Public Policy Leadership

Common Sense Media helps families by providing age-based media reviews and information, so that parents can make smart choices about the media in their kid’s lives. We also work to give families a voice – and ways to encourage policymakers, media companies, and others to improve the media environment for all kids.
Common Sense Media Policy Priorities
Digital media and technology play an enormous role in the lives and learning of our nation’s children. As a nation, we must use the best media and technology – from digital literacy and citizenship programs to digital tutoring and distance learning – to transform our schools for the 21st century.
At the same time, we must recognize the potential dangers of media. Kids today spend 45 hours per week with media and technology – far more time than they spend in school or with their parents – and some media messages and content can be harmful or inappropriate for kids of different ages.
The Common Sense Media policy agenda aims to empower parents, teachers and young people themselves to take control of the media and technology in their lives, in order to help keep kids learning, thriving, and safe.
- Promoting Digital Literacy and Citizenship – Key to 21st Century Learning and Online Safety.
- Addressing the Major Public Health Issues Related to Media
- Improving Consumer Tools and Ratings to Empower Families to Make Smarter Choices
Federal and State Legislative News
Common Sense Media recently filed comments in response to the Federal Communications Commission’s Notice of Inquiry (NOI) for the Child Safe Viewing Act. The NOI explored technologies and tools that parents can use to protect children from media content that the parents find indecent or objectionable.
Common Sense CEO Jim Steyer recently testified at the Senate Commerce Committee hearing on Rethinking the Children’s Television Act for a Digital Media Age.
Common Sense submitted video testimony to a recent Federal Communications Commission staff workshop on how broadband access can improve education.
Additional Information About Policy and Research on Kids and Media
Digital Literacy and Citizenship in the 21st Century is a Common Sense Media White Paper outlining strategies for educating, empowering and protecting America’s kids in the 24/7 media world.
The January 2009 Common Sense Media report, Broadcast Dysfunction: Sex, Violence, Alcohol and the NFL, found that one out of every six commercials shown during Sunday pro football broadcasts contained messages and images that were inappropriate for young kids.
In December 2008, Common Sense Media and the Department of Clinical Bioethics at the National Institutes of Health released The Impact of Media on Child and Adolescent Health.This meta-analysis reviewed 173 quantitative studies, and found that in 80% of the studies, greater exposure to media was associated with negative health outcomes for children and adolescents.

• Source data:
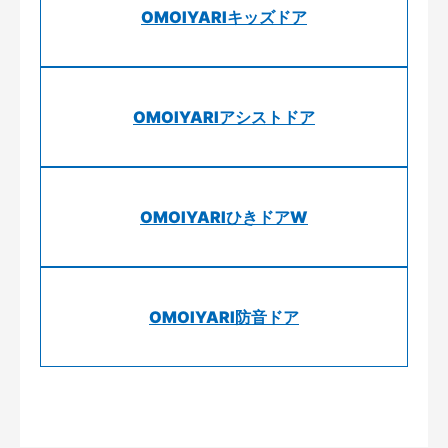
OMOIYARIキッズドア
OMOIYARIアシストドア
OMOIYARIひきドアW
OMOIYARI防音ドア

• What this task involves:
Please reproduce the part of the policy page starting with "Common Sense Media helps" and going on through "the 21st century.", word for word. The material comes from a separate source, not from the policy page.

• Output of the task:
Common Sense Media helps families by providing age-based media reviews and information, so that parents can make smart choices about the media in their kid’s lives. We also work to give families a voice – and ways to encourage policymakers, media companies, and others to improve the media environment for all kids.
Common Sense Media Policy Priorities
Digital media and technology play an enormous role in the lives and learning of our nation’s children. As a nation, we must use the best media and technology – from digital literacy and citizenship programs to digital tutoring and distance learning – to transform our schools for the 21st century.